The ‘safety coefficient’ or safety factor applied to the hoisting cables was 1:5, which is standard for lifting cargo or other loads such as the hatch covers but not for lifting persons, which is usually applied at a 1:10 ratio, or twice as stringent. The hoisting cables had been installed five years earlier and had been successfully tested and examined by a certification body about four years earlier. About nine months before the occurrence they had undergone and passed an annual examination.

Despite the fact that tweendecks were regularly used as a work platform at height, an activity that involved safety risks, no specific instructions were drawn up nor risk assessments carried out for working with tweendecks in this way.

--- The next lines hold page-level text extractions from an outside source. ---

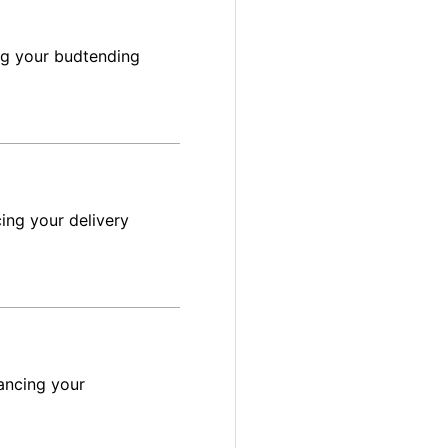
ng your budtending
ing your delivery
ancing your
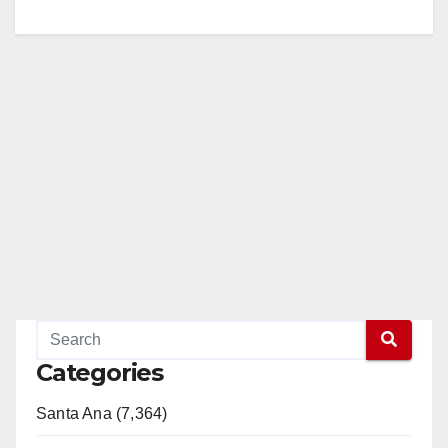
Categories
Santa Ana (7,364)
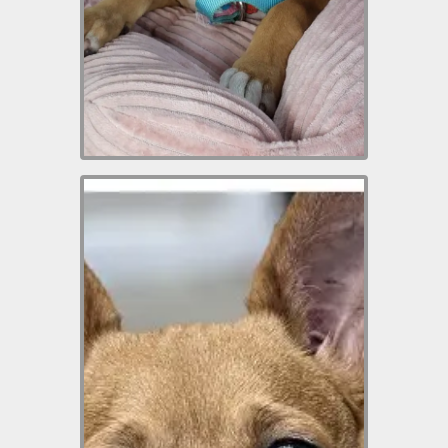
which includes his neuter
(when he’s old enough),
puppy vaccinations and
microchip.
Nova is a 4-year-old
Chihuahua mix weighing
approximately 11 pounds.
This little girl is very shy and
it takes her a short time to
warm up to new people. But
after she does, she is an
absolute love muffin. She is
best as an only pet
because of her timid nature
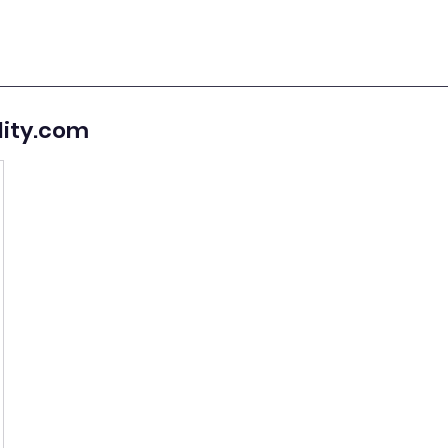
lity.com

The manual for the hatchcover crane did include checklists for maintenance and inspection. However, these checklists were not used and were not fully integrated in the compulsory operational maintenance routine (PMS) on the vessel. There was no other link between the PMS and the original manual for the hatchcover crane.

Editor’s note: The lessons learned that we have culled from the report can be seen in the light of several ‘safety issue’ categories;

Working at height issues

It appears the crew were informed and concerned about working at height, as safety harnesses had been fetched and were found on the tweendeck. However, they were not actually used.

  • When working at height, always, always wear a safety harness and line that is rigged to protect from a fall.
  • Appliances and accessories for lifting humans are usually specially designed for this purpose. The safety factors involved in the design and specifications are normally greater than those used for cargo.

Maintenance and inspection issues

  • The wire rope was extremely worn. Cost cannot be a factor for not replacing a wire rope, because good products are readily available and are relatively inexpensive when compared to other vessel costs. In essence, there is no excuse for an old wire rope to be in use.
  • Even new wires can be damaged at any time. Careful and regular inspections should be the norm, as should proper maintenance such as lubrication – preferably the penetrating type that goes to the wire rope core and leaves the exterior layer clear for proper inspection.
  • As a good practice, companies should strive to integrate manufacturer’s specifications and advice for equipment used on their vessels into their SMS procedures.

Management of change issues

An alternative work method for sealing temporary transverse bulkheads in the hold had been developed. The use of a portable tweendeck as a work platform appeared to be a better solution than the use of man cages. But there were risks associated with this practice that had gone undetected because it appears proper risk assessments were not conducted prior to adopting the new work method. Any new procedure should be rigorously studied and risk assessments applied.